With pictures excluded, repeat exactly the lines from the one containing "ring pip: (80, 72)" through the last line of the material below.
■ ■ ■
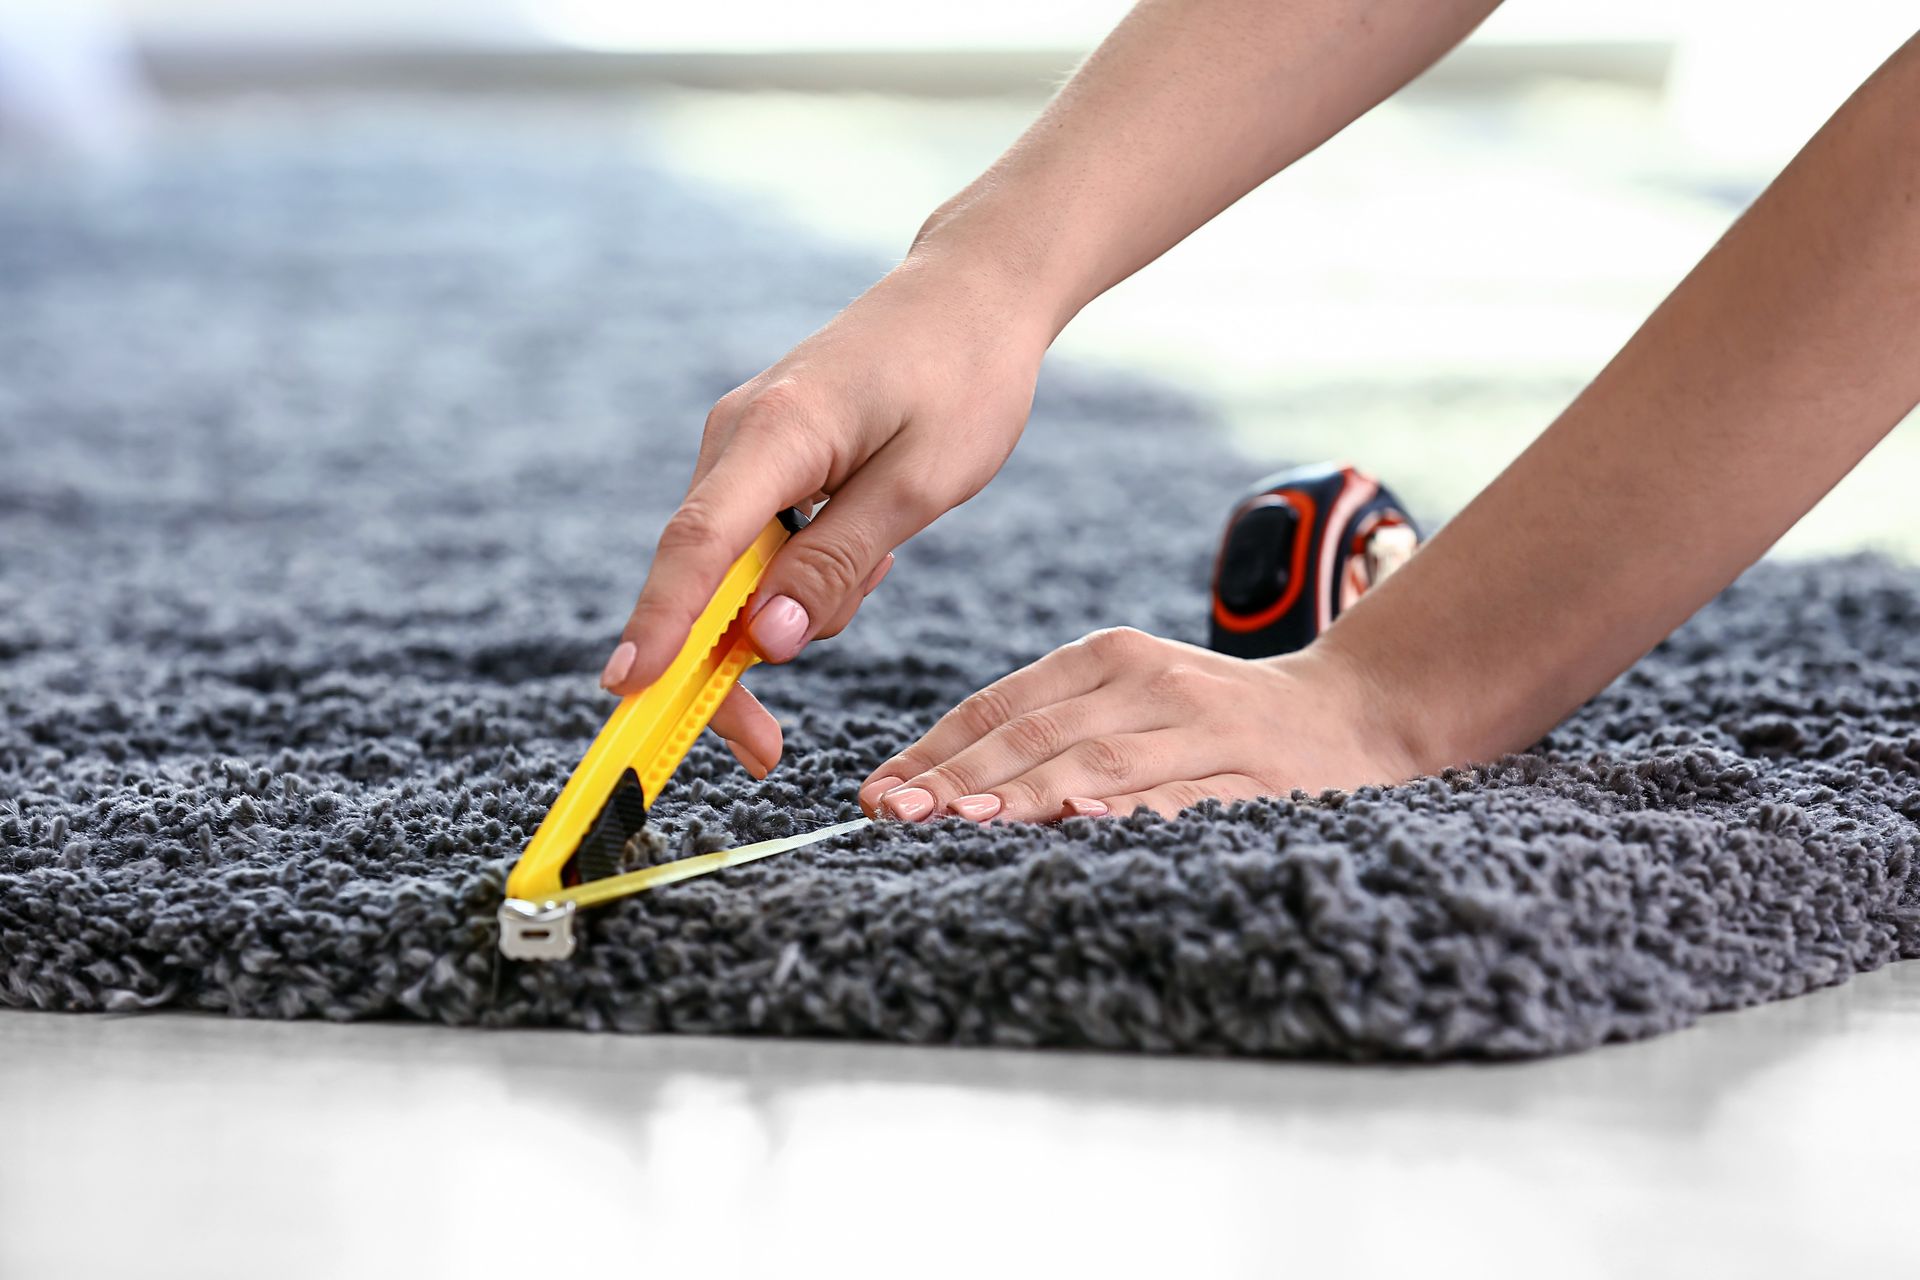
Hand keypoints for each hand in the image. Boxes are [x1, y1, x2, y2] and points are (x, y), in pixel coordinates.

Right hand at [601, 254, 1050, 778]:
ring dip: (790, 608)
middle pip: (701, 576)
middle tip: (767, 750)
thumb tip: (761, 643)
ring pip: (733, 571)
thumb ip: (838, 565)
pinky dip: (800, 575)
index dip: (660, 623)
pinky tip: (870, 543)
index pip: (698, 543)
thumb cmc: (962, 379)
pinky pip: (757, 545)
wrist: (972, 295)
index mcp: (776, 433)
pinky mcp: (759, 458)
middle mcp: (736, 437)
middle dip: (727, 665)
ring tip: (884, 557)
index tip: (628, 690)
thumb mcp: (921, 485)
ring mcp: (741, 447)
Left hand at [855, 627, 1417, 821]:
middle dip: (960, 779)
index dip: (936, 750)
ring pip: (1099, 761)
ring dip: (1024, 794)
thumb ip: (1045, 733)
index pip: (1003, 704)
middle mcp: (1153, 682)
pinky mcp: (1254, 778)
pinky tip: (1080, 819)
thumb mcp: (1129, 699)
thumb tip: (932, 788)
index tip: (875, 794)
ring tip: (960, 821)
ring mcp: (1205, 729)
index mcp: (1110, 658)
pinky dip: (1128, 810)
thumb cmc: (1212, 718)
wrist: (1352, 714)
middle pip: (1038, 733)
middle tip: (895, 815)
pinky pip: (1180, 796)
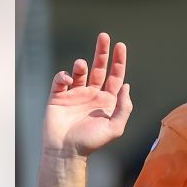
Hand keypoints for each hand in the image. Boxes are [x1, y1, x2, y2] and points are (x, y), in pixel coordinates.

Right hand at [43, 32, 131, 158]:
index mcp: (108, 101)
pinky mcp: (59, 97)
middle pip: (99, 69)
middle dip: (102, 52)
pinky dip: (64, 75)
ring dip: (81, 65)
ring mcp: (75, 95)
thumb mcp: (115, 127)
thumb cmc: (92, 142)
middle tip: (104, 36)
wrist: (66, 151)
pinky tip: (68, 79)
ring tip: (80, 65)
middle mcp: (93, 95)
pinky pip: (61, 80)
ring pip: (80, 72)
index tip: (120, 46)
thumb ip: (124, 107)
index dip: (119, 61)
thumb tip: (127, 85)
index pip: (115, 77)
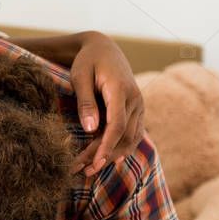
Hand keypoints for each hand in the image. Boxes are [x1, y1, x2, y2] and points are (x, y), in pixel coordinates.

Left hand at [69, 32, 144, 175]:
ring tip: (89, 168)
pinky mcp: (136, 110)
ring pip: (130, 138)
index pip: (117, 125)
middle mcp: (135, 99)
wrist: (104, 48)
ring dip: (112, 155)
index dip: (106, 147)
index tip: (94, 163)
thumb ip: (86, 102)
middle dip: (104, 156)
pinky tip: (105, 159)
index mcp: (121, 89)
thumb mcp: (80, 77)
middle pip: (124, 136)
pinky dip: (119, 148)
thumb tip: (91, 129)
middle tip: (83, 170)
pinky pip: (132, 134)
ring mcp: (139, 105)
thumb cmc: (88, 61)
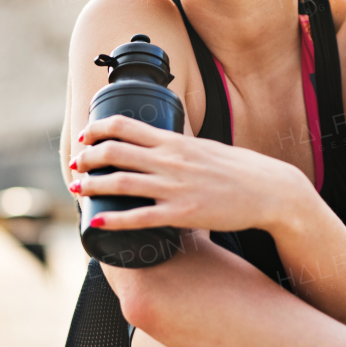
■ ■ ■
_Exercise response_:
ring pip: (80, 72)
index tip: (120, 46)
thumb ip: (124, 107)
index dip: (119, 61)
thumb tip: (127, 85)
index pip: (115, 77)
Hand keypoints for each hand in the image. Boxes are [x1, y1, x2, y2] and points are (x, y), in pixel coordinates.

Left hand at [69, 32, 144, 175]:
ring tip: (89, 168)
pinky mcp: (136, 110)
ring pip: (130, 138)
index pip: (117, 125)
middle mcp: (135, 99)
wrist: (104, 48)
ring dip: (112, 155)
index dip: (106, 147)
index tip: (94, 163)
thumb ip: (86, 102)
middle dip: (104, 156)
pinky tip: (105, 159)
index mcp: (121, 89)
thumb mcp: (80, 77)
middle pip: (124, 136)
pinky dip: (119, 148)
thumb tip: (91, 129)
middle tip: (83, 170)
pinky pip: (132, 134)
ring mcp: (139, 105)
thumb cmc: (88, 61)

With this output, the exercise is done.